*** Block opens ***
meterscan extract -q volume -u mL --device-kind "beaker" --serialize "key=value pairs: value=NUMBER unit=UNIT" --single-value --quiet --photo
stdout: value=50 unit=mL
*** Block closes ***
*** Block opens ***
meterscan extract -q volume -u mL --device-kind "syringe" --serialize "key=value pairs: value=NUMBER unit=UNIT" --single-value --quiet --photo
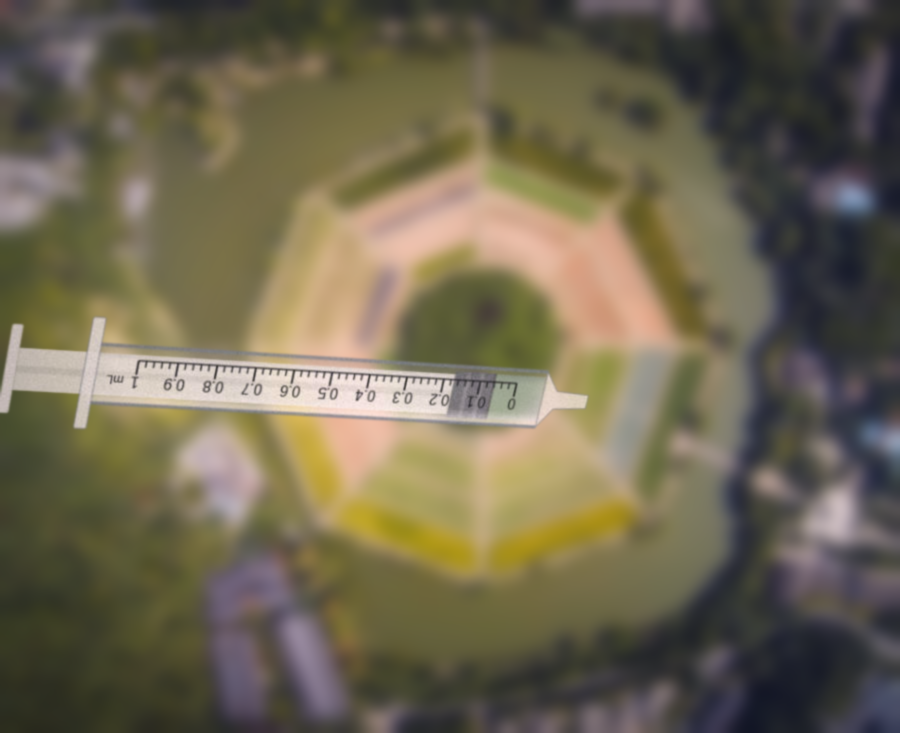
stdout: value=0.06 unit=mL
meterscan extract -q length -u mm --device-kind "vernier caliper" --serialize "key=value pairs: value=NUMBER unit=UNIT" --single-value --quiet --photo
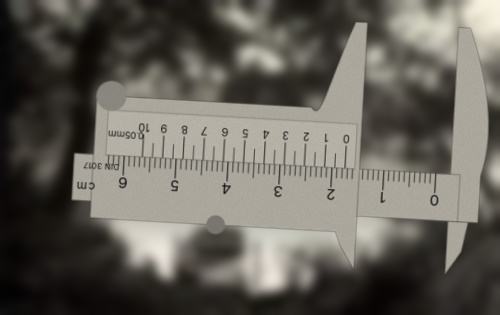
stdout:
*** Block closes ***
Task requirements -> Please pull out every line in the entries above that contains the word "quiet". Only lines whose capitalization matches count.

Final answer ->
meterscan extract -q volume -u mL --device-kind "beaker" --serialize "key=value pairs: value=NUMBER unit=UNIT" --single-value --quiet --photo
meterscan extract -q volume -u mL --device-kind "syringe" --serialize "key=value pairs: value=NUMBER unit=UNIT" --single-value --quiet --photo
meterscan extract -q length -u mm --device-kind "vernier caliper" --serialize "key=value pairs: value=NUMBER unit=UNIT" --single-value --quiet --photo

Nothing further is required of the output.